Mortgage lenders are under fire for improperly preparing foreclosure documents in their effort to reclaim as many houses as possible. The revelations have prompted a growing furor, including investigations by a half-dozen state attorneys general and a federal investigation.
Friday’s action by Bank of America imposes the freeze in several of the states where foreclosures are the highest, including Arizona, California and Nevada.
“Our ongoing assessment shows the basis for foreclosure decisions is accurate,” the lender said in a statement.
The foreclosure crisis comes at a particularly vulnerable moment for the housing market. Sales slumped this summer, despite the lowest mortgage rates in decades. Most economists expected housing prices to start falling again this winter, continuing a decline that had pushed
Distressed sales, including foreclosures, make up about a quarter of the market.
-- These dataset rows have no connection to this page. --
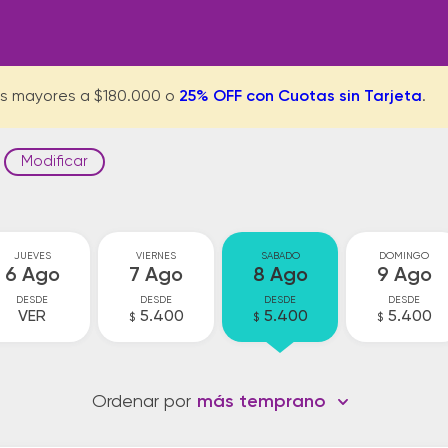
s mayores a $180.000 o
25% OFF con Cuotas sin Tarjeta
.
Modificar
JUEVES
VIERNES
SABADO
DOMINGO
6 Ago
7 Ago
8 Ago
9 Ago
DESDE
DESDE
DESDE
DESDE
VER
5.400
5.400
5.400
$
$
$
Ordenar por
más temprano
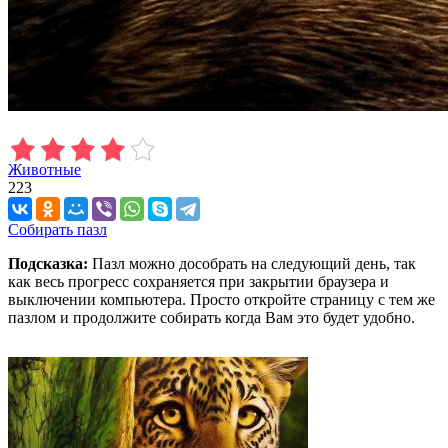
Животные
223
Собирать пазл
Подсказка:
Пазл можно дособрать на следующий день, так
как весь прогресс сохраняется при закрытии браузера и
выключении компьютера. Просто откройте страницу с тем же
пазлом и продолжите собирать когда Вам это будет удобно.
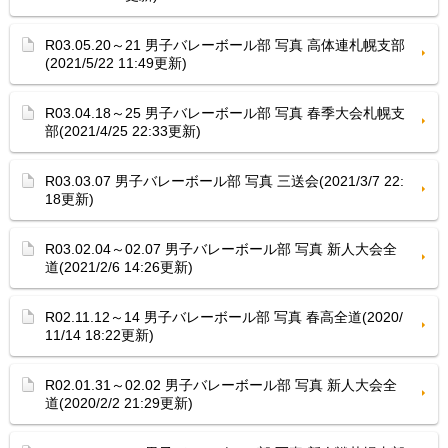
R03.05.20～21 男子バレーボール部 写真 高体連札幌支部
(2021/5/22 11:49更新)
R03.04.18～25 男子バレーボール部 写真 春季大会札幌支
部(2021/4/25 22:33更新)
R03.03.07 男子バレーボール部 写真 三送会(2021/3/7 22:
18更新)
R03.02.04～02.07 男子バレーボール部 写真 新人大会全
道(2021/2/6 14:26更新)
R02.11.12～14 男子バレーボール部 写真 春高全道(2020/
11/14 18:22更新)
R02.01.31～02.02 男子バレーボール部 写真 新人大会全
道(2020/2/2 21:29更新)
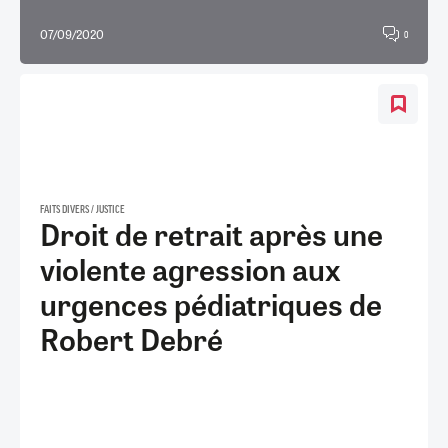
07/09/2020
0
FAITS DIVERS / JUSTICE
Droit de retrait après une
violente agression aux
urgences pédiatriques de
Robert Debré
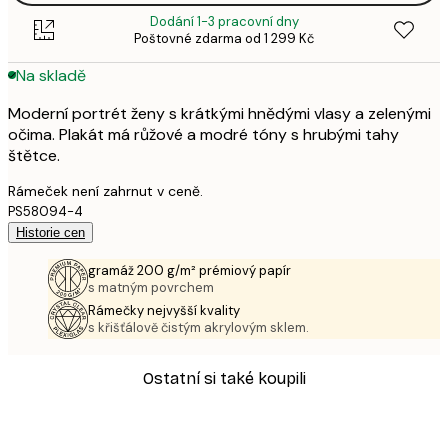
Dodání 1-3 pracovní dny
Poštovné zdarma od 1 299 Kč
Na skladě
Moderní portrét ženy s krátkými hnědými vlasy a zelenými
očima. Plakát má růžové a modré tóny s hrubými tahy
štětce.
Rámeček není zahrnut v ceně.
PS58094-4
Historie cen
gramáž 200 g/m² prémiový papír
s matným povrchem
Rámečky nejvyšší kvality
s křišťálově čistým akrylovým sklem.
Ostatní si také koupili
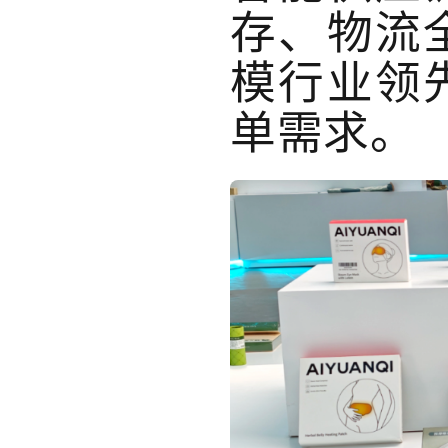
存、物流
模行业领
单需求。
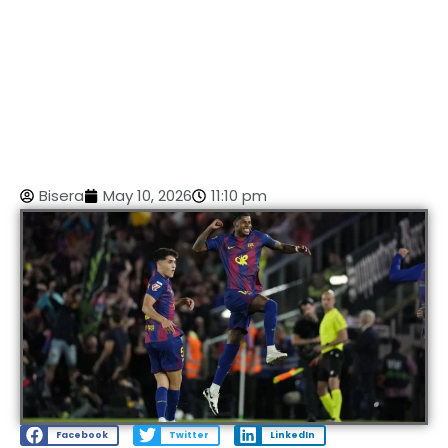
Bisera
May 10, 2026
11:10 pm
Facebook
Twitter
LinkedIn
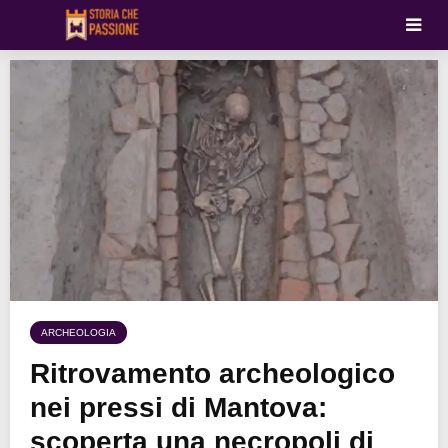
ARCHEOLOGIA
Ritrovamento archeologico
nei pressi di Mantova:
scoperta una necropoli di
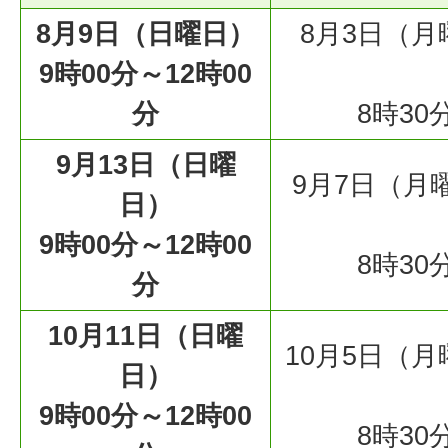
8月9日（日曜日）
8月3日（月
9時00分～12時00
分
8時30
9月13日（日曜
9月7日（月
日）
9時00分～12時00
8時30
分
10月11日（日曜
10月5日（月
日）
9時00分～12時00
8時30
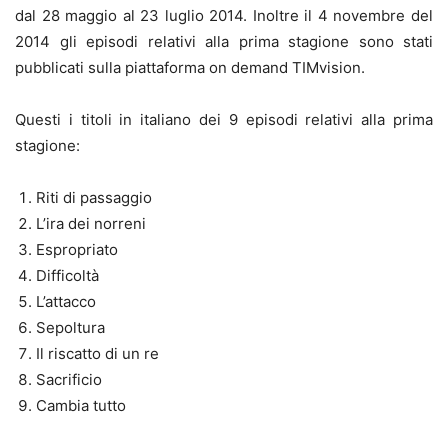
dal 28 maggio al 23 luglio 2014. Inoltre il 4 novembre del
2014 gli episodi relativi alla prima stagione sono stati
pubblicati sulla piattaforma on demand TIMvision.
Questi i titoli in italiano dei 9 episodi relativi alla prima
stagione:
Riti di passaggio
L’ira dei norreni
Espropriato
Difficoltà
L’attacco
Sepoltura
Il riscatto di un re
Sacrificio
Cambia tutto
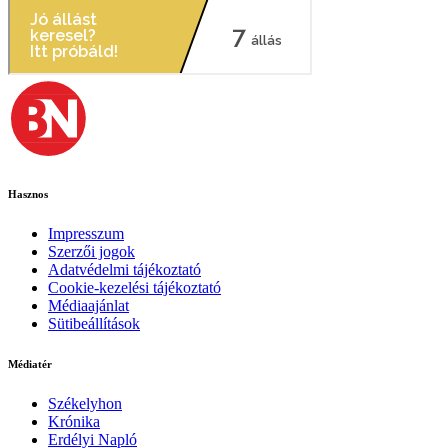
Hasznos
Impresszum
Szerzői jogok
Adatvédelmi tájékoztató
Cookie-kezelési tájékoztató
Médiaajánlat
Sütibeállítások
Médiatér
Székelyhon
Krónika
Erdélyi Napló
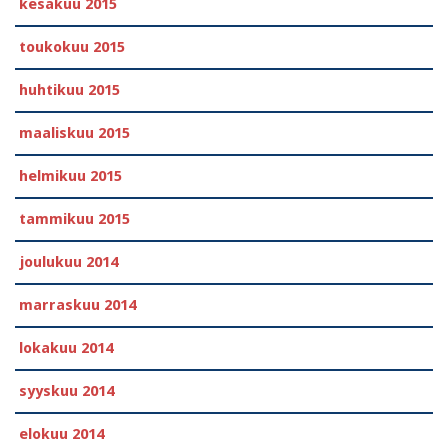
kesäkuu 2015
toukokuu 2015
huhtikuu 2015
maaliskuu 2015
helmikuu 2015
tammikuu 2015
joulukuu 2014
marraskuu 2014
lokakuu 2014
syyskuu 2014
elokuu 2014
If those deals do not happen, the market could suffer its own freeze.
“The impact could very well be a decline in housing prices,” said Anthony Sanders, a professor of real estate finance at George Mason University. “Halting foreclosure sales limits the inventory coming back on the market, but uncertainty about future housing prices usually results in a decline. More households will stay out of the housing market.”
On Thursday, the White House said that President Obama would not sign a bill that critics suggested could facilitate foreclosure fraud. His pocket veto effectively kills the measure since lawmakers, who are out of town until after the Nov. 2 midterm elections, are not in position to override his decision with a two-thirds vote of the House and Senate.
The bill would have mandated that notarizations of mortgages and other financial documents done in one state, including those done electronically, be recognized in other states. By the time the bill arrived at Mr. Obama’s desk, however, it was caught in the controversy over major institutions’ acknowledgment of problems in processing documents for tens of thousands of foreclosures.